ACTION ITEM:
A verbatim transcription of the listing below is required, without its pictures.
#### THE INPUT ####
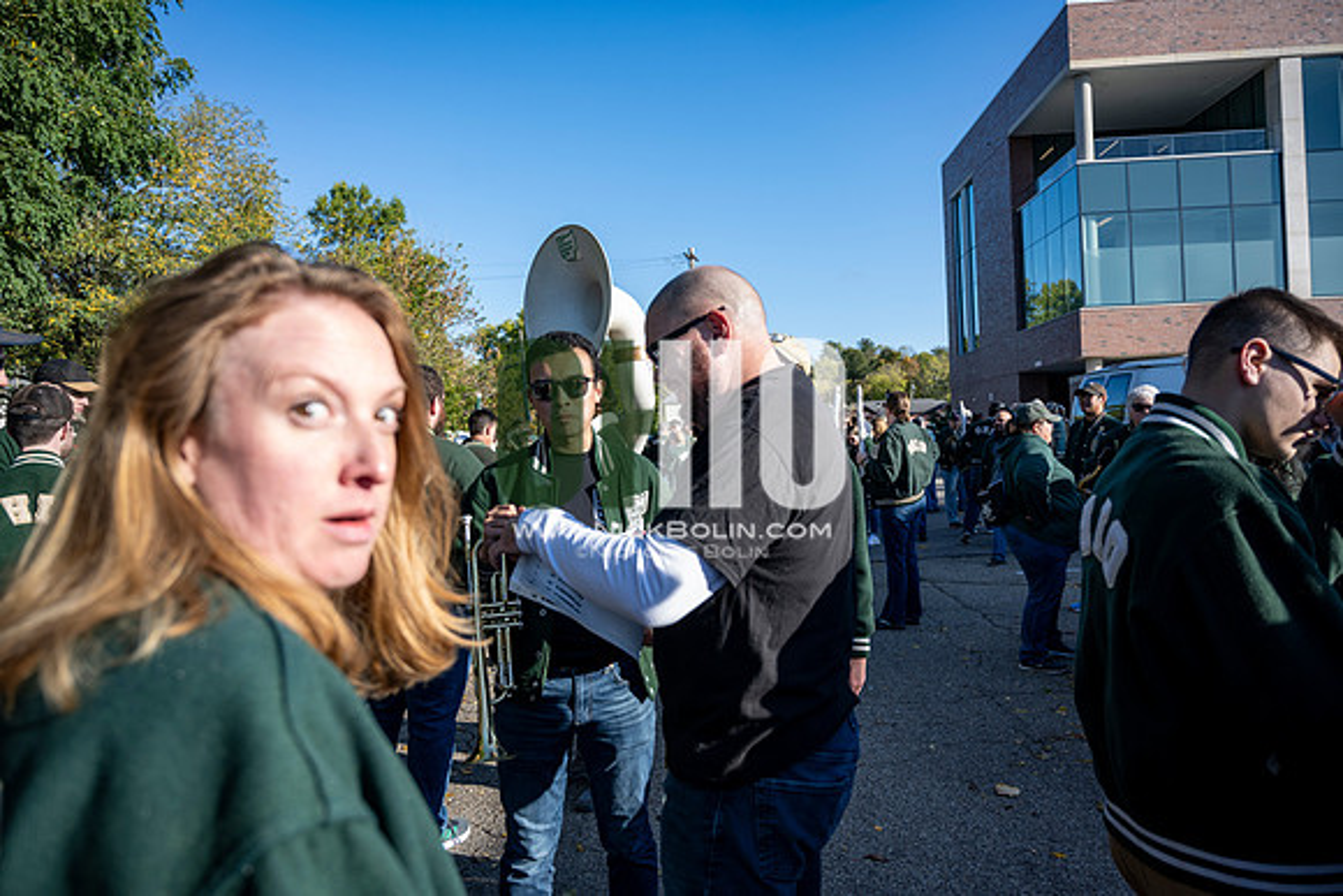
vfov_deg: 53.2
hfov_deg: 73.7
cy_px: 448
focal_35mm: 24
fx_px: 896
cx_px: 672
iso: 125
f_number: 4
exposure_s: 1/500
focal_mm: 24
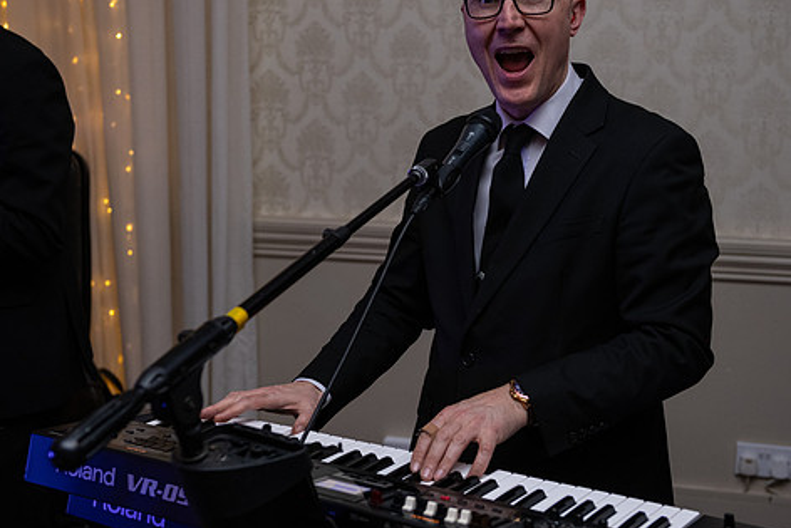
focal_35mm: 59
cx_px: 406
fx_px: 1297
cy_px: 256
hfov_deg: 33.9
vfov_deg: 23.0
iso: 1000
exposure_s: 1/160
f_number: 3.5
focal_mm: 48
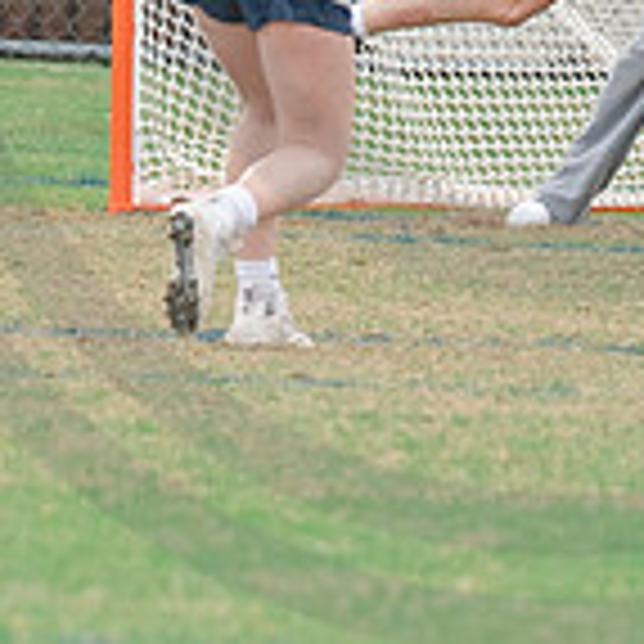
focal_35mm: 1767
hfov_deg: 1.0
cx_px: 94
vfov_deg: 1.0
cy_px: 609
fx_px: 37192
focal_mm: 200
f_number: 2.8
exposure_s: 1/1250
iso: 360
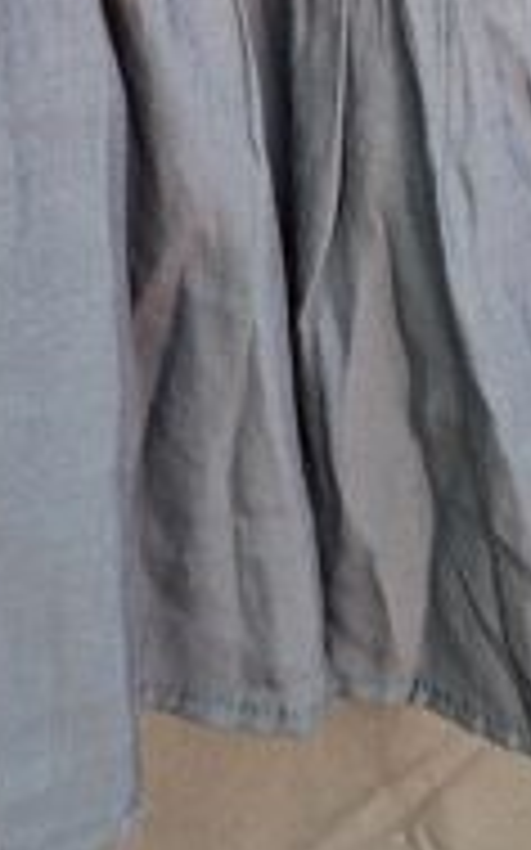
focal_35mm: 103
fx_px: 2387
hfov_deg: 12.6
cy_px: -796
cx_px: 495
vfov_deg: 16.2
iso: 200
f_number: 1.8
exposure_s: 1/50
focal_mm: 5.54
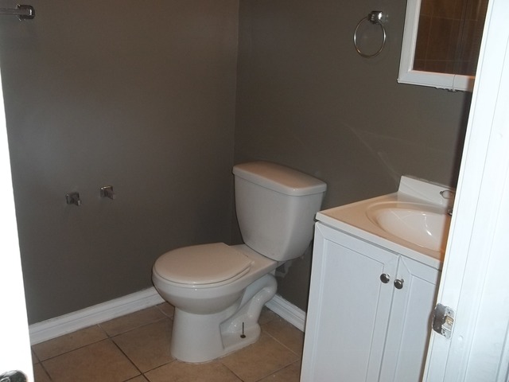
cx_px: 254
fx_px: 485
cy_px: 191
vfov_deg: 42.9
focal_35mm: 33
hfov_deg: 55.4
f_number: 3.3
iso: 160
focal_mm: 5.9
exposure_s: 1/30
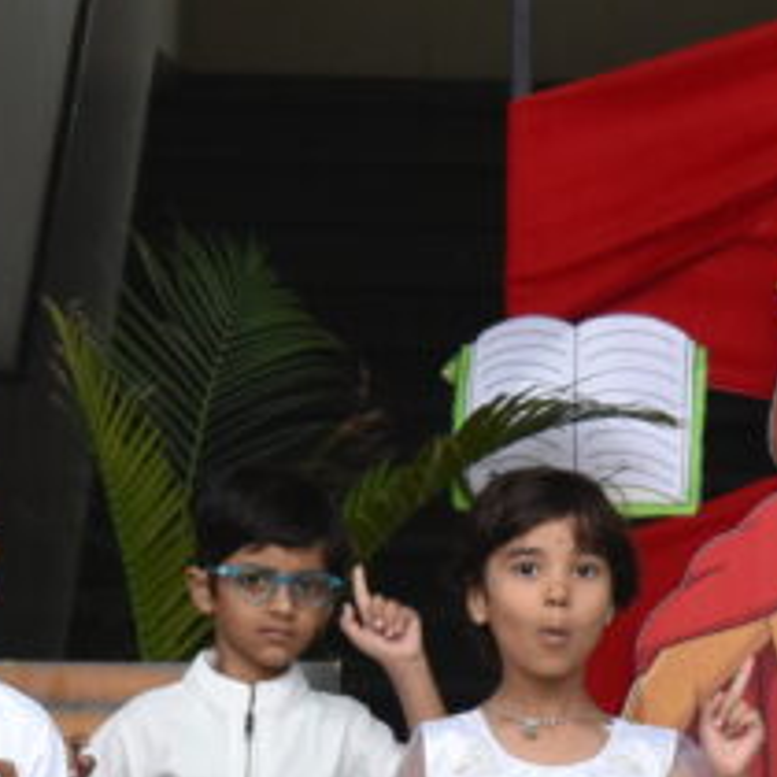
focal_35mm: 400
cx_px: 1217
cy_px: 873
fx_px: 10169
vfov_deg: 4.4
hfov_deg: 4.3
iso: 800
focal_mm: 55
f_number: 5.6
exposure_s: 1/500
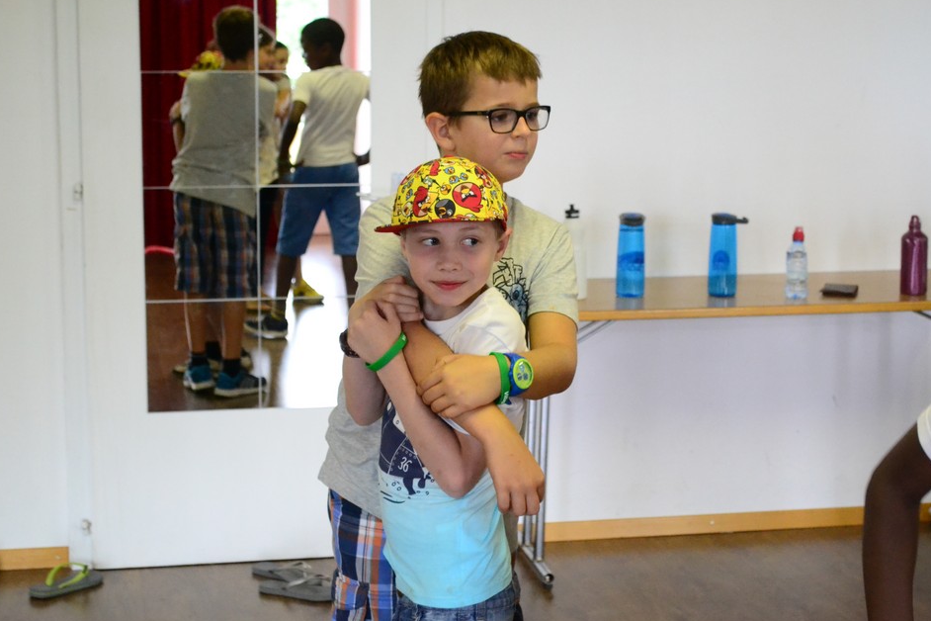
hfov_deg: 27.0
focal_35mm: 75
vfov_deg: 18.2
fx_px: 1939
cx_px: 493
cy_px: 299
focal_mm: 46
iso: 3200
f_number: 5.3
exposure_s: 1/80
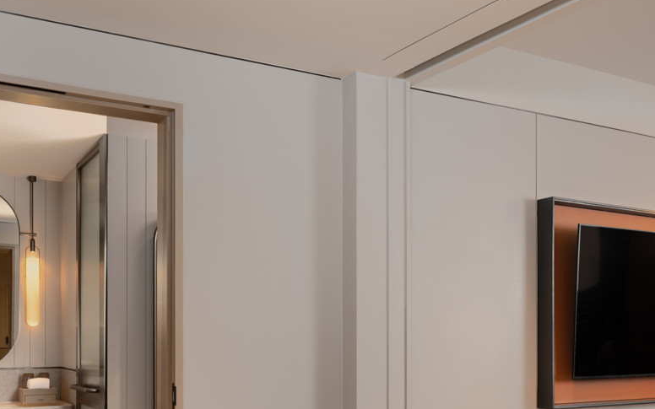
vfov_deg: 29.6
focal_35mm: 42
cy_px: 347
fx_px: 750
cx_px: 413
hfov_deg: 46.7
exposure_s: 1/8
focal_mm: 25
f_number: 8
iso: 100
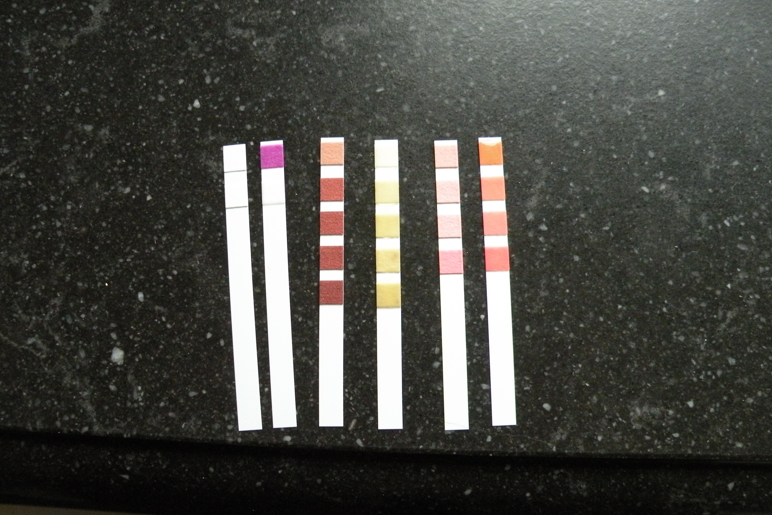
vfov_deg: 44.9
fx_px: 622
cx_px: 387
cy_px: 278
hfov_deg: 63.7
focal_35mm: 29
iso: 400
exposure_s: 1/44.4
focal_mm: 4.7
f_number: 2.8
####
TASK RESULT:
vfov_deg: 53.2
hfov_deg: 73.7
cy_px: 448
focal_35mm: 24
fx_px: 896
cx_px: 672
iso: 125
f_number: 4
exposure_s: 1/500
focal_mm: 24
focal_35mm: 59
cx_px: 406
fx_px: 1297
cy_px: 256
hfov_deg: 33.9
vfov_deg: 23.0
iso: 1000
exposure_s: 1/160
f_number: 3.5
focal_mm: 48
focal_35mm: 1767
hfov_deg: 1.0
cx_px: 94
vfov_deg: 1.0
cy_px: 609
fx_px: 37192
focal_mm: 200
f_number: 2.8
exposure_s: 1/1250
iso: 360
focal_35mm: 103
fx_px: 2387
hfov_deg: 12.6
cy_px: -796
cx_px: 495
vfov_deg: 16.2
iso: 200
f_number: 1.8
exposure_s: 1/50
focal_mm: 5.54
cx_px: 254
fx_px: 485
cy_px: 191
vfov_deg: 42.9
focal_35mm: 33
hfov_deg: 55.4
f_number: 3.3
iso: 160
focal_mm: 5.9
exposure_s: 1/30
focal_35mm: 400
cx_px: 1217
cy_px: 873
fx_px: 10169
vfov_deg: 4.4
hfov_deg: 4.3
iso: 800
focal_mm: 55
f_number: 5.6
exposure_s: 1/500
hfov_deg: 27.0
focal_35mm: 75
vfov_deg: 18.2
fx_px: 1939
cx_px: 493
cy_px: 299
focal_mm: 46
iso: 3200
f_number: 5.3
exposure_s: 1/80
vfov_deg: 29.6
focal_35mm: 42
cy_px: 347
fx_px: 750
cx_px: 413
hfov_deg: 46.7
exposure_s: 1/8
focal_mm: 25
f_number: 8
iso: 100
vfov_deg: 44.9
fx_px: 622
cx_px: 387
cy_px: 278
hfov_deg: 63.7
focal_35mm: 29
iso: 400
exposure_s: 1/44.4
focal_mm: 4.7
f_number: 2.8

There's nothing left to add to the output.